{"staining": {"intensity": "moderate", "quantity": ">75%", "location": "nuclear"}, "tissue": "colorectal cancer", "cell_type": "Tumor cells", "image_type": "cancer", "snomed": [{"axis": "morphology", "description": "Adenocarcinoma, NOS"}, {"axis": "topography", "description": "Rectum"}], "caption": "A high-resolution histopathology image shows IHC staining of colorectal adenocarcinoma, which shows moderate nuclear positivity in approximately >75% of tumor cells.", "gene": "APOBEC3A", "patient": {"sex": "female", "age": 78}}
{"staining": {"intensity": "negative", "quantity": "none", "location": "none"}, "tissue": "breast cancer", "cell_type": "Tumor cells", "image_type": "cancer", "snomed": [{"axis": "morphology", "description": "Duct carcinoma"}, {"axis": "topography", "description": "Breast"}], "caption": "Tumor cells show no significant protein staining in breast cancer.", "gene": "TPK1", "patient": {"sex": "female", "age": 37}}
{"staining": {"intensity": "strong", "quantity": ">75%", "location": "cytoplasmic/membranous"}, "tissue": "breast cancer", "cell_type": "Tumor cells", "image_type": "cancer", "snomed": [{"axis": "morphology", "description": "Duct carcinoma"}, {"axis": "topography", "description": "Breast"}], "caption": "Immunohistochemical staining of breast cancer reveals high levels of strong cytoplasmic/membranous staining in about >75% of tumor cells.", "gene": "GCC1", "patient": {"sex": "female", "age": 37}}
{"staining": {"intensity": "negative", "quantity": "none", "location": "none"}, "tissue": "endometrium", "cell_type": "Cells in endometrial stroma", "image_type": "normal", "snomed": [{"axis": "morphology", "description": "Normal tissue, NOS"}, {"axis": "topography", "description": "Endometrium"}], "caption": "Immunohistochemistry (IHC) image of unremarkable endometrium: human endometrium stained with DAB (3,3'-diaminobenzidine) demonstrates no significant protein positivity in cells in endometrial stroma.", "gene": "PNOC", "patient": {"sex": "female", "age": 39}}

======

What the exercise asks —
Give back the listing above exactly as written.

Answer to this exercise —
{"staining": {"intensity": "moderate", "quantity": ">75%", "location": "nuclear"}, "tissue": "colorectal cancer", "cell_type": "Tumor cells", "image_type": "cancer", "snomed": [{"axis": "morphology", "description": "Adenocarcinoma, NOS"}, {"axis": "topography", "description": "Rectum"}], "caption": "A high-resolution histopathology image shows IHC staining of colorectal adenocarcinoma, which shows moderate nuclear positivity in approximately >75% of tumor cells.", "gene": "APOBEC3A", "patient": {"sex": "female", "age": 78}}
{"staining": {"intensity": "negative", "quantity": "none", "location": "none"}, "tissue": "breast cancer", "cell_type": "Tumor cells", "image_type": "cancer", "snomed": [{"axis": "morphology", "description": "Duct carcinoma"}, {"axis": "topography", "description": "Breast"}], "caption": "Tumor cells show no significant protein staining in breast cancer.", "gene": "TPK1", "patient": {"sex": "female", "age": 37}}
{"staining": {"intensity": "strong", "quantity": ">75%", "location": "cytoplasmic/membranous"}, "tissue": "breast cancer", "cell_type": "Tumor cells", "image_type": "cancer", "snomed": [{"axis": "morphology", "description": "Duct carcinoma"}, {"axis": "topography", "description": "Breast"}], "caption": "Immunohistochemical staining of breast cancer reveals high levels of strong cytoplasmic/membranous staining in about >75% of tumor cells.", "gene": "GCC1", "patient": {"sex": "female", "age": 37}}
{"staining": {"intensity": "negative", "quantity": "none", "location": "none"}, "tissue": "endometrium", "cell_type": "Cells in endometrial stroma", "image_type": "normal", "snomed": [{"axis": "morphology", "description": "Normal tissue, NOS"}, {"axis": "topography", "description": "Endometrium"}], "caption": "Immunohistochemistry (IHC) image of unremarkable endometrium: human endometrium stained with DAB (3,3'-diaminobenzidine) demonstrates no significant protein positivity in cells in endometrial stroma.", "gene": "PNOC", "patient": {"sex": "female", "age": 39}}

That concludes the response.